What you need to do: Pick out every line in the material below that contains the word "Évreux", and copy each of those lines in full.

Provided data:

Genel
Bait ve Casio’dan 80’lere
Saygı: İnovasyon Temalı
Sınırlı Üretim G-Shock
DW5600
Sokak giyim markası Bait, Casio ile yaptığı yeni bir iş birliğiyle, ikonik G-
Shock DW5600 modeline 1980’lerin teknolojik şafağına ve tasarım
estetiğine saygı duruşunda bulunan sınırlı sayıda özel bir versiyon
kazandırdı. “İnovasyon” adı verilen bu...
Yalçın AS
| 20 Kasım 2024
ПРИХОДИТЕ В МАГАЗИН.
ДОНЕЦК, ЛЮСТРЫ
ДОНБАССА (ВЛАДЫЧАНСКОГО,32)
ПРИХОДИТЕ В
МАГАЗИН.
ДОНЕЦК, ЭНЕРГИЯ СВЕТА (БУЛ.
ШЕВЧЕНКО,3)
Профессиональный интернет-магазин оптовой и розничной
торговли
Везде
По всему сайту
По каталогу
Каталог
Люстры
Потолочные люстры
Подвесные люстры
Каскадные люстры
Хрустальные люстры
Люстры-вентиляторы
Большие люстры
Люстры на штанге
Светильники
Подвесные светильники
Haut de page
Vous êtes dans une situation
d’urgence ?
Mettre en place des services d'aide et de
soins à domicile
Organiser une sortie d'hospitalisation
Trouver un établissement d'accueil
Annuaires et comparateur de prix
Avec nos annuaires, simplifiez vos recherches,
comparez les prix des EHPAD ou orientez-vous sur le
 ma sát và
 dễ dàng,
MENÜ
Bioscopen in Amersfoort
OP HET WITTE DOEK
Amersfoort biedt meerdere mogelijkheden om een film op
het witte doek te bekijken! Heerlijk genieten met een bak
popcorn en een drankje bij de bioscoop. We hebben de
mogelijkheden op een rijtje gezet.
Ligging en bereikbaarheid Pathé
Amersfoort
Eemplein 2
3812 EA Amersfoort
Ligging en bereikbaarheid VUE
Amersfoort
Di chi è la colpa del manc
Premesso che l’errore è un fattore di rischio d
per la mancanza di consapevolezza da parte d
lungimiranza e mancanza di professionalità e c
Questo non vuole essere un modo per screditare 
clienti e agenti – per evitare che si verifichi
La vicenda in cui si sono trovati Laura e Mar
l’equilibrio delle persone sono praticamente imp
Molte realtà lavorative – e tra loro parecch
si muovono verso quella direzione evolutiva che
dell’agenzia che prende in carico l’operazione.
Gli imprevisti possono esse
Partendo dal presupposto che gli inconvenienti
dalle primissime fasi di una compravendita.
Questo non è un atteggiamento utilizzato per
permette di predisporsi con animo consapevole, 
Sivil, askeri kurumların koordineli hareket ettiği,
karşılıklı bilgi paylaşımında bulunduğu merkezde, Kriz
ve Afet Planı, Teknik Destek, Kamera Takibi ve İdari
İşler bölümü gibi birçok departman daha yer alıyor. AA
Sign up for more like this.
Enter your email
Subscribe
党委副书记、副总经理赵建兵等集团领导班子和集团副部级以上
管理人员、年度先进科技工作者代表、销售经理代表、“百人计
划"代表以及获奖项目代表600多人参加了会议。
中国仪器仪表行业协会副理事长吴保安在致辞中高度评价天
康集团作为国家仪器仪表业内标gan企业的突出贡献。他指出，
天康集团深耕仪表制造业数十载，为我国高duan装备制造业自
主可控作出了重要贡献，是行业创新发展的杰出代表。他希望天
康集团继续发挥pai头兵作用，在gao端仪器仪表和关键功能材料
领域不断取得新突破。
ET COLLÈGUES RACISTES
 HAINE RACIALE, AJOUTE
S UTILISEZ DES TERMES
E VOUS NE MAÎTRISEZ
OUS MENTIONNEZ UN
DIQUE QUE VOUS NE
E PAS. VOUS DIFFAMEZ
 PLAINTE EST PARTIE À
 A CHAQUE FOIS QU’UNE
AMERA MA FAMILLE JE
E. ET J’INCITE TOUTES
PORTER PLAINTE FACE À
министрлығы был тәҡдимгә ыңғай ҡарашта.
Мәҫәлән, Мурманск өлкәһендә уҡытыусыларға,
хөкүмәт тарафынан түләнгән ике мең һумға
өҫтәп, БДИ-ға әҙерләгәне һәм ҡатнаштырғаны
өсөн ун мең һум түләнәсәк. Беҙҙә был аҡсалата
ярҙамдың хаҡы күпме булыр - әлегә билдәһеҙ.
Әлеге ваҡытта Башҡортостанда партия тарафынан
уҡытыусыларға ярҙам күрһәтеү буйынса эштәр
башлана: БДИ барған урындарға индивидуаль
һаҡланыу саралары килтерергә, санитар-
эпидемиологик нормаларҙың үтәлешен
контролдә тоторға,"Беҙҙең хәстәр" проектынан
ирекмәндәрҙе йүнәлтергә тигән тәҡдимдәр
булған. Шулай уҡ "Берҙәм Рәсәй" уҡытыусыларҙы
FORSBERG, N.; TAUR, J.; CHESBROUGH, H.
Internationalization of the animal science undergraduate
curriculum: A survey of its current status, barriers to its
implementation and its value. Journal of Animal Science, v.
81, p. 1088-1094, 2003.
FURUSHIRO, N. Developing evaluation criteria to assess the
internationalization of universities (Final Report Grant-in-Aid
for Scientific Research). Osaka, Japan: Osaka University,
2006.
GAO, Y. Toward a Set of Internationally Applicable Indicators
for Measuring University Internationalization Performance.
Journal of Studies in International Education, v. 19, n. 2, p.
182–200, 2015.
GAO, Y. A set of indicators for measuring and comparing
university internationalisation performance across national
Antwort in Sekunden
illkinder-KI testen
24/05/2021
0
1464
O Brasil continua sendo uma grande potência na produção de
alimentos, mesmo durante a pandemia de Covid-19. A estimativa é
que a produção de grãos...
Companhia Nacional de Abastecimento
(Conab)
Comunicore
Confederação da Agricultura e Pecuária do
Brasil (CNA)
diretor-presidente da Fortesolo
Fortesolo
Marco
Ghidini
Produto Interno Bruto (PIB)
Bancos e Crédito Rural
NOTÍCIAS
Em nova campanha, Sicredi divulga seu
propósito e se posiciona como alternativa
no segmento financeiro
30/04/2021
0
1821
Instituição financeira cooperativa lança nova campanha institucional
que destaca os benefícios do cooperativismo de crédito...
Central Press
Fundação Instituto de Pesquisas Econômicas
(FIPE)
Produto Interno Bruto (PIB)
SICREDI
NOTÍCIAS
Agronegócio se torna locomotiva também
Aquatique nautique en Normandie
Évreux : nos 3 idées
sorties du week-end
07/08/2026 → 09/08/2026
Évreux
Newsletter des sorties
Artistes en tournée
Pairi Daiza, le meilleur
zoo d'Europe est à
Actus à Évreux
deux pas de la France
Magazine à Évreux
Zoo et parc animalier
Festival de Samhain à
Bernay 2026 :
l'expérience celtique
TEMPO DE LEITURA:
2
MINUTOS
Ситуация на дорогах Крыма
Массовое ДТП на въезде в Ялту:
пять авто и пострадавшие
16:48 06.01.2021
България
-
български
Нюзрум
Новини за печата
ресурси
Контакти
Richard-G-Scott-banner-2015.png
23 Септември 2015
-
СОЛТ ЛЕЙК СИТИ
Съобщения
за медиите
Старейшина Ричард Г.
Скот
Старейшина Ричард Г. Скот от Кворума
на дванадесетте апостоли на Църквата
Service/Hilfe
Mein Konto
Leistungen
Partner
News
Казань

Task answer:
Évreux : nos 3 idées
Évreux
Actus à Évreux
Magazine à Évreux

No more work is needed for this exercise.